**RECORDS SUPPLIED:**
* * *

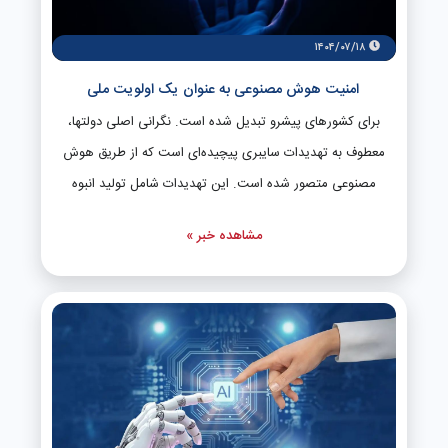
همکاری می‌کند تا نشانه‌گذاری و حاشیه‌نویسی دقیق‌تری برای
نمونه‌های موسیقی فراهم شود. اگرچه OpenAI پیش از این نیز
۱۴۰۴/۰۷/۱۸
مدل‌هایی برای تولید موسیقی ارائه کرده بود، اما این پروژه‌ها
امنیت هوش مصنوعی به عنوان یک اولویت ملی
مربوط به دوره پیش از معرفی ChatGPT هستند. در سال‌های
برای کشورهای پیشرو تبدیل شده است. نگرانی اصلی دولتها،
اخیر، این شرکت بیشتر تمرکز خود را بر توسعه مدل‌های صوتی
معطوف به تهدیدات سایبری پیچیده‌ای است که از طریق هوش
تبدیل متن به گفتار و گفتار به متن معطوف کرده است. در کنار
مصنوعی متصور شده است. این تهدیدات شامل تولید انبوه
OpenAI، شرکت‌های دیگری مانند گوگل و Suno نیز مدل‌های
حملات فیشینگ پیشرفته، ساخت بدافزارهای خودکار و ایجاد
اختصاصی برای تولید موسیقی مبتنی بر هوش مصنوعی در
مشاهده خبر »
deepfake برای تخریب چهره یا انتشار گسترده اطلاعات
اختیار دارند و رقابت در این حوزه به‌سرعت در حال گسترش
نادرست است. علاوه بر این، احتمال استفاده از این فناوری برای
است.
هدف قرار دادن زیرساخت‌های حیاتی یک کشور—مانند
شبکه‌های برق، سیستم‌های حمل و نقل و مراکز مالی—
ابرموجبی شده است تا امنیت هوش مصنوعی در صدر
دستورکارهای امن ملی قرار گیرد. در پاسخ به این چالش‌ها،
قدرت‌های جهانی در حال تدوین چارچوب‌های حقوقی و امنیتی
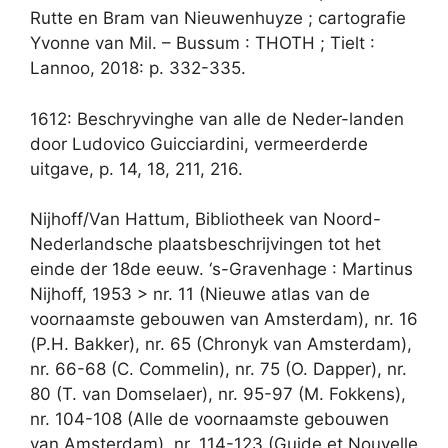
Rutte en Bram van Nieuwenhuyze ; cartografie
Yvonne van Mil. – Bussum : THOTH ; Tielt :
Lannoo, 2018: p. 332-335.
1612: Beschryvinghe van alle de Neder-landen
door Ludovico Guicciardini, vermeerderde
uitgave, p. 14, 18, 211, 216.
Nijhoff/Van Hattum, Bibliotheek van Noord-
Nederlandsche plaatsbeschrijvingen tot het
einde der 18de eeuw. ‘s-Gravenhage : Martinus
Nijhoff, 1953 > nr. 11 (Nieuwe atlas van de
voornaamste gebouwen van Amsterdam), nr. 16
(P.H. Bakker), nr. 65 (Chronyk van Amsterdam),
nr. 66-68 (C. Commelin), nr. 75 (O. Dapper), nr.
80 (T. van Domselaer), nr. 95-97 (M. Fokkens),
nr. 104-108 (Alle de voornaamste gebouwen
van Amsterdam), nr. 114-123 (Guide et Nouvelle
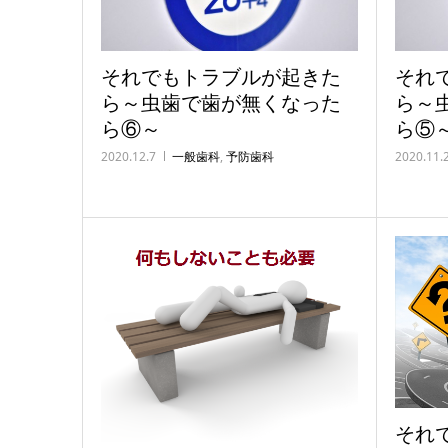
それでもトラブルが起きた
それ
ら～虫歯で歯が無くなった
ら～
ら⑥～
ら⑤
2020.12.7
一般歯科
,
予防歯科
2020.11.
それ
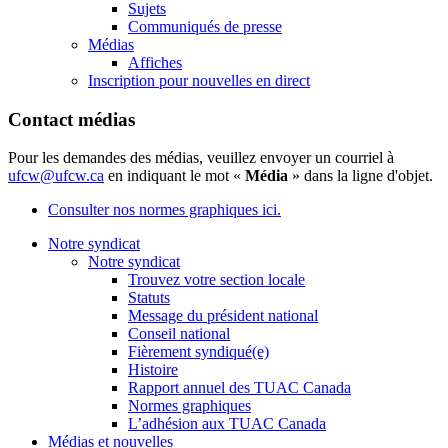
Sujets
Communiqués de presse
Médias
Affiches
Inscription pour nouvelles en direct
Contact médias
Pour les demandes des médias, veuillez envoyer un courriel à
ufcw@ufcw.ca
en indiquant le mot «
Média
» dans la ligne d'objet.
Consulter nos normes graphiques ici.
Notre syndicat
Notre syndicat
Trouvez votre section locale
Statuts
Message du président national
Conseil national
Fièrement syndiqué(e)
Histoire
Rapport annuel des TUAC Canada
Normes graphiques
L’adhésion aux TUAC Canada
Médias et nouvelles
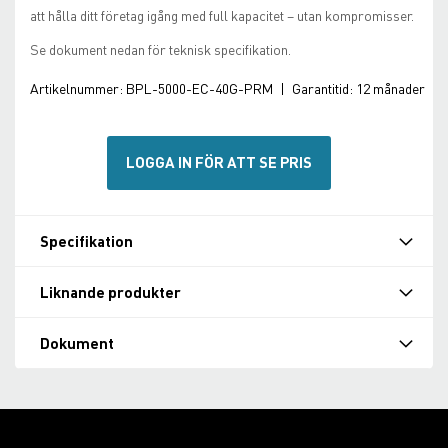
att hålla ditt företag igång med full kapacitet – utan kompromisser.
Se dokument nedan för teknisk specifikation.
Artikelnummer:
BPL-5000-EC-40G-PRM
|
Garantitid:
12 månader
LOGGA IN FÖR ATT SE PRIS
Specifikation
Liknande produkter
Dokument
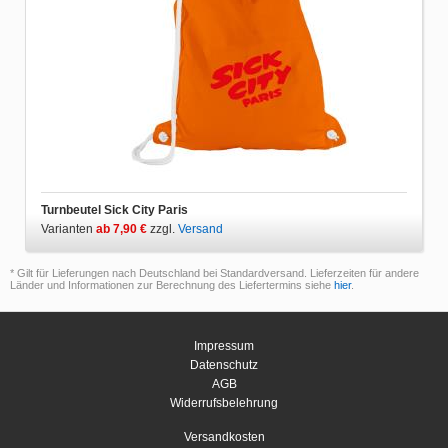
Turnbeutel Sick City Paris
Varianten
ab 7,90 €
zzgl.
Versand
* Gilt für Lieferungen nach Deutschland bei Standardversand. Lieferzeiten für andere
Länder und Informationen zur Berechnung des Liefertermins siehe
hier
.
Impressum
Datenschutz
AGB
Widerrufsbelehrung
Versandkosten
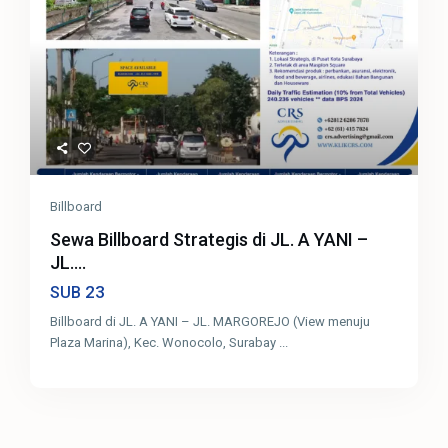
Billboard
Sewa Billboard Strategis di JL. A YANI –
JL....
23
SUB
Billboard di JL. A YANI – JL. MARGOREJO (View menuju
Plaza Marina), Kec. Wonocolo, Surabay
...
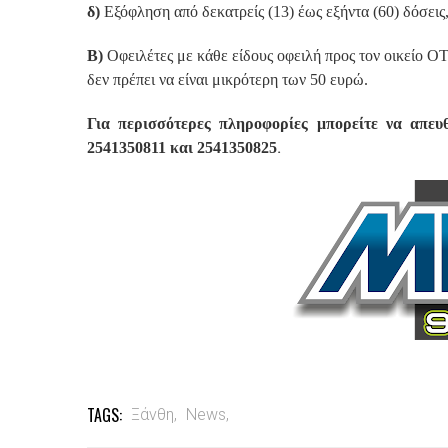
δ)
Εξόφληση από δεκατρείς (13) έως εξήντα (60) δόσεις
Β)
Οφειλέτες με κάθε είδους οφειλή προς τον οικείο Ο
δεν πρέπει να είναι μικρότερη των 50 ευρώ.
Για περισσότερες πληροφορίες μπορείτε να απε
.
2541350811 και 2541350825
TAGS:
Ξάνθη,
News,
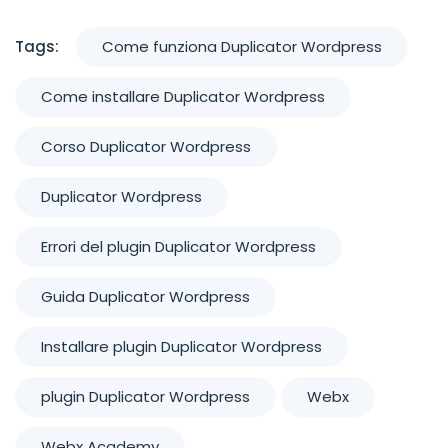
Tags:
Come funziona Duplicator Wordpress
Come installare Duplicator Wordpress
Corso Duplicator Wordpress
Duplicator Wordpress
Errori del plugin Duplicator Wordpress
Guida Duplicator Wordpress
Installare plugin Duplicator Wordpress
plugin Duplicator Wordpress
Webx
Webx Academy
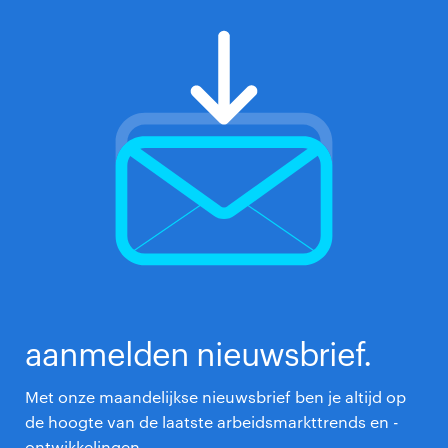
aanmelden nieuwsbrief.
Met onze maandelijkse nieuwsbrief ben je altijd op
de hoogte van de laatste arbeidsmarkttrends en -
ontwikkelingen.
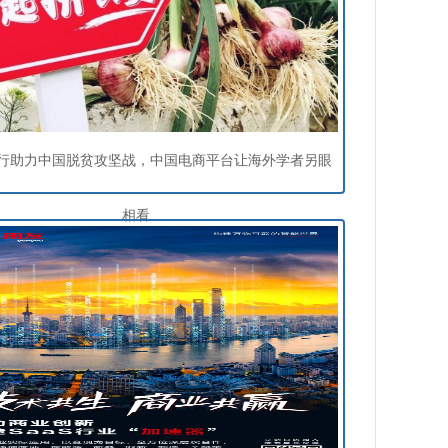
行助力中国脱贫攻坚战，中国电商平台让海外学者另眼
相看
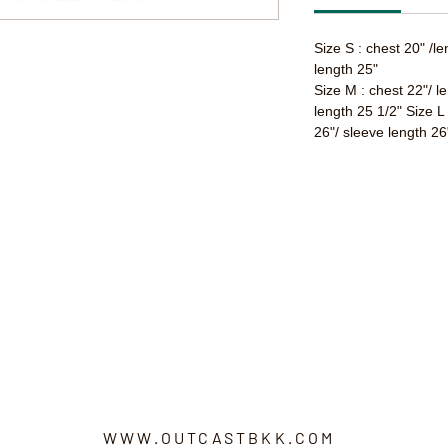
Size S : chest 20" /l
length 25"
Size M : chest 22"/ l
length 25 1/2" Size L
26"/ sleeve length 26
WWW.OUTCASTBKK.COM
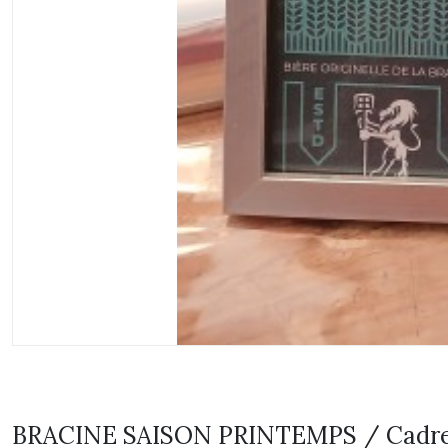
BRACINE SAISON PRINTEMPS / Cadr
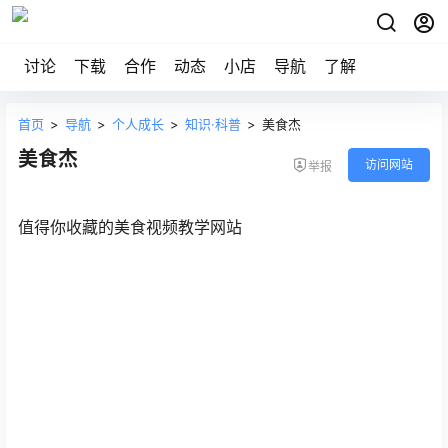
讨论
下载
合作
动态
小店
导航
了解
首页
>
导航
>
个人成长
>
知识·科普
>
美食杰
美食杰
访问网站
举报
值得你收藏的美食视频教学网站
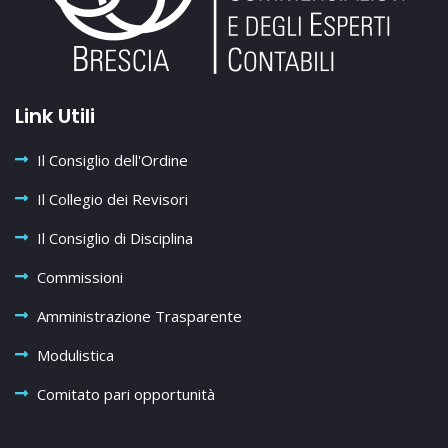
Link Utili
Il Consiglio dell'Ordine
Il Collegio dei Revisori
Il Consiglio di Disciplina
Commissioni
Amministrazione Trasparente
Modulistica
Comitato pari opportunità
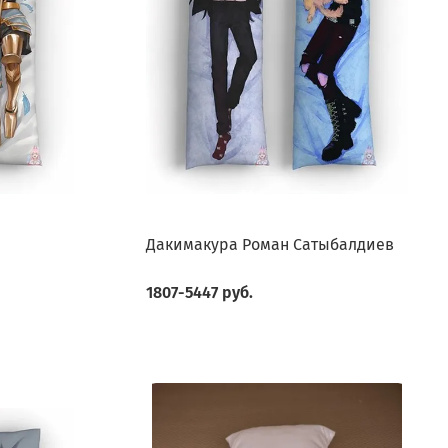
Дакимакура Роман Сатыбалдиев
1807-5447 руб.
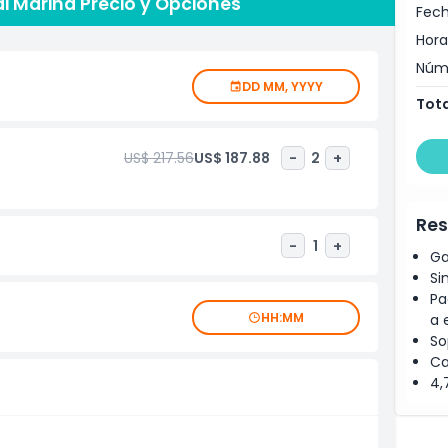
ai Marina Precio y Opciones
opuesta o simplemente quieras disfrutar de las vistas
Fech
o necesario para un momento inolvidable en el agua.
Hora
tilo!
Núm
DD MM, YYYY
Tota
US$ 217.56
US$ 187.88
-
2
+
Res
-
1
+
Ga
Si
Pa
HH:MM
a 
So
Ca
4,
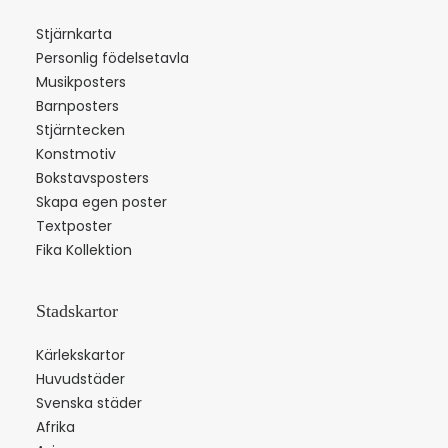
Stjärnkarta
Personlig födelsetavla
Musikposters
Barnposters
Stjärntecken
Konstmotiv
Bokstavsposters
Skapa egen poster
Textposter
Fika Kollektion
Stadskartor
Kärlekskartor
Huvudstäder
Svenska städer
Afrika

* * *

**PROMPT:**
Write the material above out again exactly. Omit every image.

**WRITTEN REPLY:**
همکاری می‌کند تا نشانه‌گذاری و حاشیه‌نویسی دقیق‌تری برای
نمونه‌های موسیقی فراهم شود. اگرچه OpenAI پیش از این نیز
۱۴۰۴/۰۷/۱۸
مدل‌هایی برای تولید موسیقی ارائه کرده بود، اما این پروژه‌ها
امنیت هوش مصنوعی به عنوان یک اولویت ملی
مربوط به دوره پیش از معرفی ChatGPT هستند. در سال‌های
برای کشورهای پیشرو تبدیل شده است. نگرانی اصلی دولتها،
اخیر، این شرکت بیشتر تمرکز خود را بر توسعه مدل‌های صوتی
معطوف به تهدیدات سایبری پیچیده‌ای است که از طریق هوش
تبدیل متن به گفتار و گفتار به متن معطوف کرده است. در کنار
مصنوعی متصور شده است. این تهدیدات شامل تولید انبوه
OpenAI، شرکت‌های دیگری مانند گوگل و Suno نیز مدل‌های
حملات فیشینگ پیشرفته، ساخت بدافزارهای خودکار و ایجاد
اختصاصی برای تولید موسیقی مبتنی بر هوش مصنوعی در
مشاهده خبر »
deepfake برای تخریب چهره یا انتشار گسترده اطلاعات
اختیار دارند و رقابت در این حوزه به‌سرعت در حال گسترش
نادرست است. علاوه بر این، احتمال استفاده از این فناوری برای
است.
هدف قرار دادن زیرساخت‌های حیاتی یک کشور—مانند
شبکه‌های برق، سیستم‌های حمل و نقل و مراکز مالی—
ابرموجبی شده است تا امنیت هوش مصنوعی در صدر
دستورکارهای امن ملی قرار گیرد. در پاسخ به این چالش‌ها،
قدرت‌های جهانی در حال تدوین چارچوب‌های حقوقی و امنیتی
Rutte en Bram van Nieuwenhuyze ; cartografie
Yvonne van Mil. – Bussum : THOTH ; Tielt :
Lannoo, 2018: p. 332-335.
1612: Beschryvinghe van alle de Neder-landen
door Ludovico Guicciardini, vermeerderde
uitgave, p. 14, 18, 211, 216.
Nijhoff/Van Hattum, Bibliotheek van Noord-
Nederlandsche plaatsbeschrijvingen tot het
einde der 18de eeuw. ‘s-Gravenhage : Martinus
Nijhoff, 1953 > nr. 11 (Nieuwe atlas van de
voornaamste gebouwen van Amsterdam), nr. 16
(P.H. Bakker), nr. 65 (Chronyk van Amsterdam),
nr. 66-68 (C. Commelin), nr. 75 (O. Dapper), nr.
80 (T. van Domselaer), nr. 95-97 (M. Fokkens),
nr. 104-108 (Alle de voornaamste gebouwen
van Amsterdam), nr. 114-123 (Guide et Nouvelle
それでもトラブルが起きた
それ
ら～虫歯で歯が無くなった
ら～
ら⑥～
ら⑤
2020.12.7
一般歯科
,
予防歯科
2020.11.
それ
Sujets
Communiqués de presse
Médias
Affiches
Inscription pour nouvelles en direct
Contact médias
Pour les demandes des médias, veuillez envoyer un courriel à
ufcw@ufcw.ca
en indiquant le mot «
Média
» dans la ligne d'objet.
Consulter nos normes graphiques ici.
Notre syndicat
Notre syndicat
Trouvez votre section locale
Statuts
Message du président national
Conseil national
Fièrement syndiqué(e)
Histoire
Rapport annuel des TUAC Canada
Normes graphiques
L’adhésion aux TUAC Canada
Médias et nouvelles
att hålla ditt företag igång med full kapacitet – utan kompromisser.
Se dokument nedan för teknisk specifikation.
Artikelnummer:
BPL-5000-EC-40G-PRM
|
Garantitid:
12 månader
LOGGA IN FÖR ATT SE PRIS
Specifikation
Liknande produkter
Dokument
Turnbeutel Sick City Paris
Varianten
ab 7,90 €
zzgl.
Versand
* Gilt für Lieferungen nach Deutschland bei Standardversand. Lieferzeiten für andere
Länder und Informationen zur Berechnung des Liefertermins siehe
hier
.
Impressum
Datenschutz
AGB
Widerrufsbelehrung
Versandkosten
Billboard
Sewa Billboard Strategis di JL. A YANI –
JL....
23
SUB
Billboard di JL. A YANI – JL. MARGOREJO (View menuju
Plaza Marina), Kec. Wonocolo, Surabay
...
δ)
Εξόφληση από δεκατρείς (13) έως εξήντα (60) δόσεις
Β)
Οφειλέτες με κάθε είδους οφειλή προς τον οικείο Ο
δεν πρέπει να είναι μικρότερη των 50 ευρώ.
Για περισσότερες πληροφορίες μπορείτε να απε
.
2541350811 και 2541350825
TAGS:
Ξάνθη,
News,
Tags:
Come funziona Duplicator Wordpress
Come installare Duplicator Wordpress
Corso Duplicator Wordpress
Duplicator Wordpress
Errori del plugin Duplicator Wordpress
Guida Duplicator Wordpress
Installare plugin Duplicator Wordpress
plugin Duplicator Wordpress
Webx
Webx Academy
aanmelden nieuwsbrief.
Met onze maandelijkse nieuwsbrief ben je altijd op
de hoogte van de laatste arbeidsmarkttrends en -
ontwikkelingen.
行助力中国脱贫攻坚战，中国电商平台让海外学者另眼
相看
Size S : chest 20" /l
length 25"
Size M : chest 22"/ l
length 25 1/2" Size L
26"/ sleeve length 26
WWW.OUTCASTBKK.COM
BRACINE SAISON PRINTEMPS / Cadr
讨论
下载
合作
动态
小店
导航
了解
首页
>
导航
>
个人成长
>
知识·科普
>
美食杰
美食杰
访问网站
举报
值得你收藏的美食视频教学网站
Link Utili
Il Consiglio dell'Ordine
Il Collegio dei Revisori
Il Consiglio di Disciplina
Commissioni
Amministrazione Trasparente
Modulistica
Comitato pari opportunità
Дакимакура Роман Сатыбалдиев
1807-5447 руб.
ai Marina Precio y Opciones
opuesta o simplemente quieras disfrutar de las vistas
Fech
o necesario para un momento inolvidable en el agua.
Hora
tilo!
Núm
DD MM, YYYY
Tota
US$ 217.56
US$ 187.88
-
2
+
Res
-
1
+
Ga
Si
Pa
HH:MM
a 
So
Ca
4,
Stjärnkarta
Personlig födelsetavla
Musikposters
Barnposters
Stjärntecken
Konstmotiv
Bokstavsposters
Skapa egen poster
Textposter
Fika Kollektion
Stadskartor
Kärlekskartor
Huvudstäder
Svenska städer
Afrika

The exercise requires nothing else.